■ **PROBLEM TO SOLVE**
Reproduce the data below verbatim from the line containing "Analistas Padel" through its final line, and produce nothing more.
··· EXTRACTED DATA ···
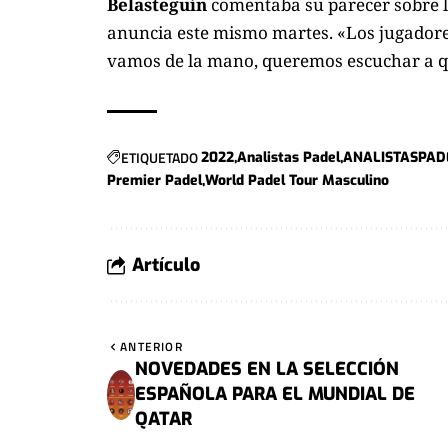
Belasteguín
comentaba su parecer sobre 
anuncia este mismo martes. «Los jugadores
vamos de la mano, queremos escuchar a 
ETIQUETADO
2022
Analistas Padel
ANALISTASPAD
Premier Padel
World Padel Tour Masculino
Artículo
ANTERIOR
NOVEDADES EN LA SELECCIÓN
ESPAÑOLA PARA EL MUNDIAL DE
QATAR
···
■ **EXERCISE SOLUTION**
Analistas Padel
ANALISTASPAD
Premier Padel
World Padel Tour Masculino
Artículo
ANTERIOR
NOVEDADES EN LA SELECCIÓN
ESPAÑOLA PARA EL MUNDIAL DE
QATAR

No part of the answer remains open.